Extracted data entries
========================================

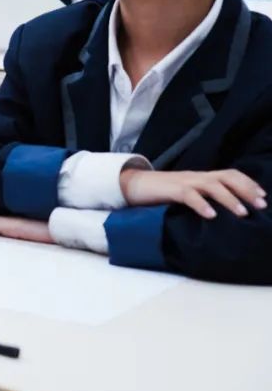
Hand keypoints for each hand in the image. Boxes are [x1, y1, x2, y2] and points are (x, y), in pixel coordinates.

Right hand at [120, 169, 267, 218]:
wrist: (132, 185)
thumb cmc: (160, 193)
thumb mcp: (186, 193)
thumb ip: (203, 197)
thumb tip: (223, 212)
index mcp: (201, 177)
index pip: (230, 174)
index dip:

========================================

- What you should do: With the pictures removed, print the entries above exactly.

- Answer to this exercise:
Hand keypoints for each hand in the image. Boxes are [x1, y1, x2, y2] and points are (x, y), in pixel coordinates.

Right hand at [120, 169, 267, 218]:
wrist: (132, 185)
thumb cmc: (160, 193)
thumb mcp: (186, 193)
thumb ip: (203, 197)
thumb tip: (223, 212)
index mcp: (201, 177)
index pip: (230, 174)
index dip:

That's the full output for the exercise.